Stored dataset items
- Opening Delimiter -
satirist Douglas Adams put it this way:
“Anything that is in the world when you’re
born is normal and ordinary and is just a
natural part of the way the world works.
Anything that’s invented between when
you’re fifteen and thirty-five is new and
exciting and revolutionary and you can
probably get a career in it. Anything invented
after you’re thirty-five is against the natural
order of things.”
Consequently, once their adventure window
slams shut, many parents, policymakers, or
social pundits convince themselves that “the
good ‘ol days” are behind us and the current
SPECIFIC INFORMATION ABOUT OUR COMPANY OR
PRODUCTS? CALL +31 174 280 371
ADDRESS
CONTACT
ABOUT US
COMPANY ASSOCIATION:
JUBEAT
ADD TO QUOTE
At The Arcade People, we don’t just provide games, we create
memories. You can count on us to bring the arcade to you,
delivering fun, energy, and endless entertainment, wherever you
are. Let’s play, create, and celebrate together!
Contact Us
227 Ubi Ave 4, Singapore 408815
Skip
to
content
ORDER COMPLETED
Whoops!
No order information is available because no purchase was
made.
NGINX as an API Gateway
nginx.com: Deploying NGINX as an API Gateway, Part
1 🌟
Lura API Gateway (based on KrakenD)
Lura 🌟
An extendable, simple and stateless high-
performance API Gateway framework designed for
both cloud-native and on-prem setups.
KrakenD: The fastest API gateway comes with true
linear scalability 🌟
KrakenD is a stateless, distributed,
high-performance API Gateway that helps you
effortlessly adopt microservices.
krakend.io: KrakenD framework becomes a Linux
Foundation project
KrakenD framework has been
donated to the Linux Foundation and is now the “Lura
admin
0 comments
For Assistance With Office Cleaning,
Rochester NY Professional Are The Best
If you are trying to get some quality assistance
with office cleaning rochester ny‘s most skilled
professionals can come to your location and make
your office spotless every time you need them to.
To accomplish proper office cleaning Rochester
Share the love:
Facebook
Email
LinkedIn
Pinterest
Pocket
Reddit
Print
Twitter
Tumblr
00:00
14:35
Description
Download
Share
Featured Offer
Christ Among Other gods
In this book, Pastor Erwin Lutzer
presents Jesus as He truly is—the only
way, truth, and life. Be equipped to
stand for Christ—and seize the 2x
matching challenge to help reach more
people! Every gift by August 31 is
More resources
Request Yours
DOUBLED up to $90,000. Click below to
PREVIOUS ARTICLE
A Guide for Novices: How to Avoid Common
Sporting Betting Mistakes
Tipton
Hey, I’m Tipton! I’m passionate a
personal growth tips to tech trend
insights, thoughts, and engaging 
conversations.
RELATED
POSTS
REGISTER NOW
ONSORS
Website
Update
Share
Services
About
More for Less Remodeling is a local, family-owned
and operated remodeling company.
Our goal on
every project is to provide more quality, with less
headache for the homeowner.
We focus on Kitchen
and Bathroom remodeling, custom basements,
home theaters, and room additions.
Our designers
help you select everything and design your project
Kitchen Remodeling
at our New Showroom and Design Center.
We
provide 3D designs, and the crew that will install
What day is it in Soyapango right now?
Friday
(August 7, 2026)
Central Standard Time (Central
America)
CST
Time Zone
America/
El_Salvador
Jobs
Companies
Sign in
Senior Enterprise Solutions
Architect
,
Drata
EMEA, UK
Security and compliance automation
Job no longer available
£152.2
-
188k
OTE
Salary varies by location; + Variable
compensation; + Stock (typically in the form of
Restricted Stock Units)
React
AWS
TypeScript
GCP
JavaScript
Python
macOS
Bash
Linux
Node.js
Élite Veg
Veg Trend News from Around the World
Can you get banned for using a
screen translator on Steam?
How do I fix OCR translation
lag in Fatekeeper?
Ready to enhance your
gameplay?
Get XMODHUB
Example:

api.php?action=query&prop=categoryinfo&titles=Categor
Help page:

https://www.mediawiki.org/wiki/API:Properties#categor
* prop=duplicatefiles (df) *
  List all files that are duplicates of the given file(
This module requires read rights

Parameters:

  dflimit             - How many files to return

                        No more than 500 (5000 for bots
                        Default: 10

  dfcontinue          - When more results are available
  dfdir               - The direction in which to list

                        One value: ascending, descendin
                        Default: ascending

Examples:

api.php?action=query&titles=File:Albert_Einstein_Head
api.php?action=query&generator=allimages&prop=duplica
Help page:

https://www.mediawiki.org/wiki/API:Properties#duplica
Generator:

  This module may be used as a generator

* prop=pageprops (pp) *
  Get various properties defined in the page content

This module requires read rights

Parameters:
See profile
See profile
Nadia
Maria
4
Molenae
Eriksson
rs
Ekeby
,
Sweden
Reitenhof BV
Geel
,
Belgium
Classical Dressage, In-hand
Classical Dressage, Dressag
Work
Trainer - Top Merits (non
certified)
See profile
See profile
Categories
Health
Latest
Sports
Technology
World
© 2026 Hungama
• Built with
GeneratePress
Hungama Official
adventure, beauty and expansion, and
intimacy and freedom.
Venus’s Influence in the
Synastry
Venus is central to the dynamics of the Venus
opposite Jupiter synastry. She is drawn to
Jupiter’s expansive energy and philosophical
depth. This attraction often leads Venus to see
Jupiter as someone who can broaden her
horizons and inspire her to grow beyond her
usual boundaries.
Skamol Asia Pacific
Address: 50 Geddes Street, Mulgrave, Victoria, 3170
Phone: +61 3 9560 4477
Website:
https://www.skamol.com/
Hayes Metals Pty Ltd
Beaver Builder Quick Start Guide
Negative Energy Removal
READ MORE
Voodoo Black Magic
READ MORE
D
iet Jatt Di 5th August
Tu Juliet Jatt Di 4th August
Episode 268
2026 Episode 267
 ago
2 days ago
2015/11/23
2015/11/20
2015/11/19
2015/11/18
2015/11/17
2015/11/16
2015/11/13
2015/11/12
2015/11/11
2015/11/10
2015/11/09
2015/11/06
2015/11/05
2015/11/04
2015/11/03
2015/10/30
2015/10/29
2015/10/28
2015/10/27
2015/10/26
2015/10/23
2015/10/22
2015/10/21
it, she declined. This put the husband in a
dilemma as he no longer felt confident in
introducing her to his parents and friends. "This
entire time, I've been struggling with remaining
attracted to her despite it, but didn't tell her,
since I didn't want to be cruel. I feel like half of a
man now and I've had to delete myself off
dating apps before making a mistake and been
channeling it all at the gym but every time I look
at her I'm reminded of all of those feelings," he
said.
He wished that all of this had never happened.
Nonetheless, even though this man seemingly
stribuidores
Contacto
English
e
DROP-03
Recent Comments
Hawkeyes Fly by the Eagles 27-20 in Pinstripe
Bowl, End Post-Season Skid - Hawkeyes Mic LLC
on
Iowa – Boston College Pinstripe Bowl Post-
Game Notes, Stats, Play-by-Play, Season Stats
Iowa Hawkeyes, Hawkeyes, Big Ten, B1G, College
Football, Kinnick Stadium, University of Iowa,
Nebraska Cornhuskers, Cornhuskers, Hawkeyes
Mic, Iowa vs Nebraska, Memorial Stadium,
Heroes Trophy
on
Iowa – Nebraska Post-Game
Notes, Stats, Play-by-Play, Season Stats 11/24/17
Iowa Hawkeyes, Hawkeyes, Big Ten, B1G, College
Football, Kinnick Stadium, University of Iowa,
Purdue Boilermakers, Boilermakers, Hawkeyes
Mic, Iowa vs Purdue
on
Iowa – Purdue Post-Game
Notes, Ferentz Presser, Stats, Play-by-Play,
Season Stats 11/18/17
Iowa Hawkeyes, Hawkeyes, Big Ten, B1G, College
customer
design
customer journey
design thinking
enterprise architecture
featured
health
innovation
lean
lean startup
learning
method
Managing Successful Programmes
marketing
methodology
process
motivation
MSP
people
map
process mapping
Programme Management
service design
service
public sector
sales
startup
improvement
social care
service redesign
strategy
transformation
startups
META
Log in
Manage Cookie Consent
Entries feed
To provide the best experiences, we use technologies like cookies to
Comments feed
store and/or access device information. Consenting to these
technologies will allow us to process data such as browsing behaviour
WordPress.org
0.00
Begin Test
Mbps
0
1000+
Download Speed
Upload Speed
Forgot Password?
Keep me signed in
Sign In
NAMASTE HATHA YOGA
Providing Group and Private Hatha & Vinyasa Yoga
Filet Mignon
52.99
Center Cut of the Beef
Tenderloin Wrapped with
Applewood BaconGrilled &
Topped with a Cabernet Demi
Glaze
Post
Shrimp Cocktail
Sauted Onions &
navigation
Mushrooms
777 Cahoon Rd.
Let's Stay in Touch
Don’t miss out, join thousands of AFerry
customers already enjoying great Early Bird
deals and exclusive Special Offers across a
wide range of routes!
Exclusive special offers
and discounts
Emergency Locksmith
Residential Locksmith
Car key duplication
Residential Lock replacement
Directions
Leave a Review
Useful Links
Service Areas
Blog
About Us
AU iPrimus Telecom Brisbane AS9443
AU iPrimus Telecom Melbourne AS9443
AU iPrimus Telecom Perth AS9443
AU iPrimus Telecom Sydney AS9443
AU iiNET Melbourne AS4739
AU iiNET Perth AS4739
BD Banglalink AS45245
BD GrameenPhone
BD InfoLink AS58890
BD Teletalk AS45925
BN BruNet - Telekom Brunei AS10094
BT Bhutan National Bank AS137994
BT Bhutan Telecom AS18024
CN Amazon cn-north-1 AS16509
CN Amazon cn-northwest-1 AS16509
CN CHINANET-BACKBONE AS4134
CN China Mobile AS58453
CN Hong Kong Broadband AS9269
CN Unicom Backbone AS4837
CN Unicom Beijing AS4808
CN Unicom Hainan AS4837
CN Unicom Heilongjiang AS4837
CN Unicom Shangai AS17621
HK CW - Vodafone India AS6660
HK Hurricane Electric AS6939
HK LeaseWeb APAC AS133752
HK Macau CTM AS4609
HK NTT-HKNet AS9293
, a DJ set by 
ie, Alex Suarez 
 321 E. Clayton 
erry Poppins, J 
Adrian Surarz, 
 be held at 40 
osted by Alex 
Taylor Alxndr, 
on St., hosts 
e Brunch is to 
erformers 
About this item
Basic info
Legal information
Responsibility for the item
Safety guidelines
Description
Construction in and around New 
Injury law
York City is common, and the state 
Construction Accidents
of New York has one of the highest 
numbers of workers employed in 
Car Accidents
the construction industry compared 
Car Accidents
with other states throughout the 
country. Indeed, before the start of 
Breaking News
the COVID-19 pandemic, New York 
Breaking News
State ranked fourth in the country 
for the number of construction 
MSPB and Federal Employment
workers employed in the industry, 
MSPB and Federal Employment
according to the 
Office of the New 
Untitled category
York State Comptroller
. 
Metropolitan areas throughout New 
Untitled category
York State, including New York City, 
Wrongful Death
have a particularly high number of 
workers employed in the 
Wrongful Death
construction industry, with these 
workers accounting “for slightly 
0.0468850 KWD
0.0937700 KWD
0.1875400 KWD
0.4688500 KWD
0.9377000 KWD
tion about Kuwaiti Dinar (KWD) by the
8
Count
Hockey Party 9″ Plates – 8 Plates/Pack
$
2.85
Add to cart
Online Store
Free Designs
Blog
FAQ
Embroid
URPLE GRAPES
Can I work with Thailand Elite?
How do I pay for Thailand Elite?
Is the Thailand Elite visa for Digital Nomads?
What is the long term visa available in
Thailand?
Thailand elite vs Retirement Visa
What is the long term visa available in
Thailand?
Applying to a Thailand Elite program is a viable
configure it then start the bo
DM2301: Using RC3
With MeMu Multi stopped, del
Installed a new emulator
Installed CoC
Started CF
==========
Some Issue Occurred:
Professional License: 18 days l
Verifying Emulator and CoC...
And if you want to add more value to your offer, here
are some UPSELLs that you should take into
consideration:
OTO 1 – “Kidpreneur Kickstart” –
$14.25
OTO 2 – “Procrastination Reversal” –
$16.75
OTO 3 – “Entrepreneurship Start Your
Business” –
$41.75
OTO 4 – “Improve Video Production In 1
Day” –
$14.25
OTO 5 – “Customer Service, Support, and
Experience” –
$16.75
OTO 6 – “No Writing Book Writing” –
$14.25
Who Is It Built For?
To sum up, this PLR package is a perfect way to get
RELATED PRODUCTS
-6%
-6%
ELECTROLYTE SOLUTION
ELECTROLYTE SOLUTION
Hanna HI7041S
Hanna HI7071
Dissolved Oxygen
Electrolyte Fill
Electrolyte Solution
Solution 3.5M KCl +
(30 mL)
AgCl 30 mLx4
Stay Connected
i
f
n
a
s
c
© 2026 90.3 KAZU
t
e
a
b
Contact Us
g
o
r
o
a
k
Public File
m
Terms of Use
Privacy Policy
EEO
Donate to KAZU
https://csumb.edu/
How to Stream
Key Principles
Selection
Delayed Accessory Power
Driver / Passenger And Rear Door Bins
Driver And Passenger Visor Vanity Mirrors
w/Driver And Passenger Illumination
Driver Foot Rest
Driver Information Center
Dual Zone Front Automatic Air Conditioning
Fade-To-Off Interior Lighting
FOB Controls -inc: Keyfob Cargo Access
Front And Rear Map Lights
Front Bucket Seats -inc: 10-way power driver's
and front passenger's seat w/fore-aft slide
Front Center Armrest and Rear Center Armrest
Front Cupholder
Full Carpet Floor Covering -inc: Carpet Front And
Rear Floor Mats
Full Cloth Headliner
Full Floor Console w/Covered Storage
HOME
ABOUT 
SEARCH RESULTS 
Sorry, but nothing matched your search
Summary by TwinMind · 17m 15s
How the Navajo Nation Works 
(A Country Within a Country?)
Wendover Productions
- Closing Delimiter -
◆ **WHAT NEEDS TO BE DONE**:
In the records, from the start through the line containing "Consequently, once their adventure window", change "revolutionary" to "groundbreaking" and leave everything else as it is. Give back only those lines.

◆ **EXPECTED OUTPUT**:
satirist Douglas Adams put it this way:
“Anything that is in the world when you’re
born is normal and ordinary and is just a
natural part of the way the world works.
Anything that’s invented between when
you’re fifteen and thirty-five is new and
exciting and groundbreaking and you can
probably get a career in it. Anything invented
after you’re thirty-five is against the natural
order of things.”
Consequently, once their adventure window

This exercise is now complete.